O São João do Nordeste
Quando vai
chegando os meados de maio, as cidades nordestinas começam a pegar fogo
preparando as festas do santos. No meu primeiro ano, não entendi nada, ou não
me dei conta da relevância dos eventos.
Pensava: Mas
que raio é esse? Na Faculdade, todos os funcionários vestidos à caráter durante
todo o expediente; no comércio, a mesma coisa. E bandeirolas de plástico
coloridas em todas as ruas da cidade nas mais originais montagens.
Em Sergipe,
cada cidade tem uma atração em dias diferentes que é para o povo poder
participar de todos os shows. É, shows de bandas famosas de forró, de axé e um
tradicional concurso de quadrilhas que passei a apreciar demais.
Na cidadezinha
que lecionava foi minha primeira vez. Confesso que eram meio aterradoras
aquelas fogueiras verticais em frente a cada casa, como uma grande vela a serração iluminando a
serração. Isso porque a cidade era alta e no inverno sempre havia “fog”,
oferecendo-lhe um aspecto europeizado. Uma cidade fria a 110 km do Atlântico! E
de europeia, só tinha mesmo as brumas!
A noite de São
João é comemorada pelas famílias reunidas como se fosse Natal ou Ano Novo.

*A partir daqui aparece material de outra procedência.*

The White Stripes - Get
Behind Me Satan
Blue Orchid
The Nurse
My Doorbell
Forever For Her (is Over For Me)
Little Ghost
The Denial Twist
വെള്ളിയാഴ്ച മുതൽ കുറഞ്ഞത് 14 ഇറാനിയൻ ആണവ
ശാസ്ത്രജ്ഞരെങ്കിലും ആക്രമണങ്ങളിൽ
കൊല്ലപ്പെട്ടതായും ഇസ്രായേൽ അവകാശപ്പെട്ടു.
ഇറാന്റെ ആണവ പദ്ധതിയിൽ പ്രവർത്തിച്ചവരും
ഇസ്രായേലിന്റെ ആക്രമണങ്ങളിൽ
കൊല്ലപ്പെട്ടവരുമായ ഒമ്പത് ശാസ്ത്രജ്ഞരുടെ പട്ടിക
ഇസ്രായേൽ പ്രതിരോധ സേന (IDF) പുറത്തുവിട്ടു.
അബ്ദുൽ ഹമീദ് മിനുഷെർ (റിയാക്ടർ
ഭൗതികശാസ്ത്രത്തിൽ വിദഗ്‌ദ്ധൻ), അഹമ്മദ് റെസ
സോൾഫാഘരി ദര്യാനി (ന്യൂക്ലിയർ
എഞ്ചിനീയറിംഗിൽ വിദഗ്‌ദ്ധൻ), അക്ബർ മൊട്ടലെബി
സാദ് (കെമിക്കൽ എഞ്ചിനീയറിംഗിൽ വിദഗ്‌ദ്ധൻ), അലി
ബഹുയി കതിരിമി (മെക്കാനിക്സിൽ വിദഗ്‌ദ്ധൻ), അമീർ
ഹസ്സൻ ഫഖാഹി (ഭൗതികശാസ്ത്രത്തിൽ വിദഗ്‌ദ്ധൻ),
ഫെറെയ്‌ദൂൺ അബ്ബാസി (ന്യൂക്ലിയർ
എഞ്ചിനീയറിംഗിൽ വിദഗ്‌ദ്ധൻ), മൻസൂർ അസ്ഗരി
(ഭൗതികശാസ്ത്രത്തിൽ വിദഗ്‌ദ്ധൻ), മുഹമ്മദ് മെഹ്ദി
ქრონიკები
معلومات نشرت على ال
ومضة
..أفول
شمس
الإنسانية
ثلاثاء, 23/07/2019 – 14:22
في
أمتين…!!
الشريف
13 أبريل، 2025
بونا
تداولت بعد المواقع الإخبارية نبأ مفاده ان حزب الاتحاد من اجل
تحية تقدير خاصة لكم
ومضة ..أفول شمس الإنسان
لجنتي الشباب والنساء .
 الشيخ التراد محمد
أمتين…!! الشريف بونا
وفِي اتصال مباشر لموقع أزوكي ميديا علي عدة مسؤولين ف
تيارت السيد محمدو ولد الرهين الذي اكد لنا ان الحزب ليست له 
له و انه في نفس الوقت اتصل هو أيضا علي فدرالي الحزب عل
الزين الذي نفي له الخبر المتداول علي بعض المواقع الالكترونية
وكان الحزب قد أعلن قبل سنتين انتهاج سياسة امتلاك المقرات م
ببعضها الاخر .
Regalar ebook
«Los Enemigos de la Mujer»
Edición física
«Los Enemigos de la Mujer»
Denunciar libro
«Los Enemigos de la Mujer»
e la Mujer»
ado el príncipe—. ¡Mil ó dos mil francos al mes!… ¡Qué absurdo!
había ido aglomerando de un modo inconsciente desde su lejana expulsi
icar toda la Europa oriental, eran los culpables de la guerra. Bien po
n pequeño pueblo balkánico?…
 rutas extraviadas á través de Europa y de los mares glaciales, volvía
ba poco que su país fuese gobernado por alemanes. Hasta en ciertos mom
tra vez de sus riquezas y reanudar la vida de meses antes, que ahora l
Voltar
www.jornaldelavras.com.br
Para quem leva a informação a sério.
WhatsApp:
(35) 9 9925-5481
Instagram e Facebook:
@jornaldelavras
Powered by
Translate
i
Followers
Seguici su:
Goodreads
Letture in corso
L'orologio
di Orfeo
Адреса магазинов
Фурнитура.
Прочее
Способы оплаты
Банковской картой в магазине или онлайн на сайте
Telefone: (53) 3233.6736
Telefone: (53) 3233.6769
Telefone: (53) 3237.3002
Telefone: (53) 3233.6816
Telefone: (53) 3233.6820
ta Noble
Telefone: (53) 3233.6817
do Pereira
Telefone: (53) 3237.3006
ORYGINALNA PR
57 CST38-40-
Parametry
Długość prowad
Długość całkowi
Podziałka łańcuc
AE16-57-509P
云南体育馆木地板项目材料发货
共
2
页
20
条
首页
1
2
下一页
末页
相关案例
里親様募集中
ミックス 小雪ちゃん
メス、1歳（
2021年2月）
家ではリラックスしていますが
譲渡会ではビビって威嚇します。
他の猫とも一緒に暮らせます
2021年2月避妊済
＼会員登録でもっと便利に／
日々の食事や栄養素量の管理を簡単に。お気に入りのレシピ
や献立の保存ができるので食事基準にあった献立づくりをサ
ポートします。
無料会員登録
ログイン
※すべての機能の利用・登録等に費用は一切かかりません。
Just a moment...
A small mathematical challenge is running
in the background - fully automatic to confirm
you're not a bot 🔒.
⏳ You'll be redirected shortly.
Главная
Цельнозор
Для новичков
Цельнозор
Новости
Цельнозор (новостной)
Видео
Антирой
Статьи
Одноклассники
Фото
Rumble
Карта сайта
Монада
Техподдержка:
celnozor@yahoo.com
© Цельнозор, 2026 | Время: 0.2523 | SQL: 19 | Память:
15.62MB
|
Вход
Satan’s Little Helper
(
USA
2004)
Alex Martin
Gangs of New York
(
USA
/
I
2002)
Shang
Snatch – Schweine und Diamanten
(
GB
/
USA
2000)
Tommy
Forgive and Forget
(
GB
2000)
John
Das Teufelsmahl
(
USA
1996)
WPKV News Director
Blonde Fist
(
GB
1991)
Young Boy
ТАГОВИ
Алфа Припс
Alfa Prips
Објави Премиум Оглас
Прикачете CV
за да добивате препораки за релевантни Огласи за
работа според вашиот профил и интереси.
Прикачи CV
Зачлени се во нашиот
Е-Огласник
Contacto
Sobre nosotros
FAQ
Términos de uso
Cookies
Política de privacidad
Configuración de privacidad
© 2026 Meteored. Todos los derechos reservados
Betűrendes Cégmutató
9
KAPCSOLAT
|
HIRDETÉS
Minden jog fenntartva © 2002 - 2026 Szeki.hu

Festão com comidas típicas e muitos licores caseiros. Não podem faltar o
delicioso caranguejo ou o guaiamum, caldo de feijão, caldinhos de sururu,
aratu, camarão, ostra, frutos do mar; moquecas de arraia, de peixe com muita farinha
e bem apimentadas, mingau de puba, munguzá, canjica, pé-de-moleque, pamonha, curau, doce de abóbora, cocadas, biscoitinhos de goma; mocotó, caruru, vatapá,
pirão de capão, espetinhos, pitu, cuscuz, queijo coalho, frios, carnes, peixes
e até a tradicional e nutritiva carne de bode cujas podem ser servidas tripas fritas como tira-gosto. Não pode faltar também a “fatada”: bucho de
bode costurado com os miúdos dentro e cabeça de carneiro. Tradicionais as
tapiocas recheadas, doce e salgadas, muito deliciosas.
A variação
linguística causa confusão: munguzá é canjica; canjica é curau; pé-de-moleque não tem nada a
ver... frango é galinha e galinha caipira é “galinha de capoeira”; carne de
vaca é carne de boi e por aí afora....
Existe uma
entrada de São João um pouco insólita em uma das cidades sergipanas: a noite da
Silibrina! Nesse dia, as escolas soltam as crianças mais cedo, trancam-se as
portas e um cenário de guerra domina todos os cantos. Os jovens protegem-se, enrolando-se em muitos panos e saem com suas
motos estourando e jogando bombas em quem pegar. Saem muitos queimados, mas
eles gostam. Alguns chegam a ficar mutilados, mas gostam.
Celebração
interessante são as barcas de fogo em Estância. É uma arte, não machuca
ninguém, é saudável e gostoso de se ver,
saboreando os petiscos joaninos.
Na capital,
Aracaju, acontecem os shows na praça de eventos, com muitas barraquinhas
vendendo artesanato, roupas, guloseimas juninas. Geralmente, chove, mas a chuva
não é empecilho para quer o povo fique entusiasmado e se entregue ao som da
zabumba, do pandeiro e da sanfona.
PAMRAMRAMRAMPARAMPARAMPARAMPARARARARAM...
e a chuva caindo... o licorzinho rolando... os pares quebrando a cintura na
dança.... crianças, jovens, adultos, idosos, pessoas especiais, deficientes,
ninguém resiste à dança mais popular do Nordeste. Tudo isso com uma suave brisa
marinha a dar um toque eólico
possidônico ao evento.
Esse frenesi vai do final de maio até os
primeiros dias de agosto, culminando com a noite de São João, quando, antes de
irem para a rua, as famílias se confraternizam em casa com amigos. Há que se
notar uma adolescente com a face esbraseada do licor de jenipapo, permitido pelos
pais nessa época. Aliás, elas aproveitam e se jogam mesmo, trocam receitas de
licores artesanais, fazem marula e cheias de si, levam à escola para
compartilhar, presentear e barganhar.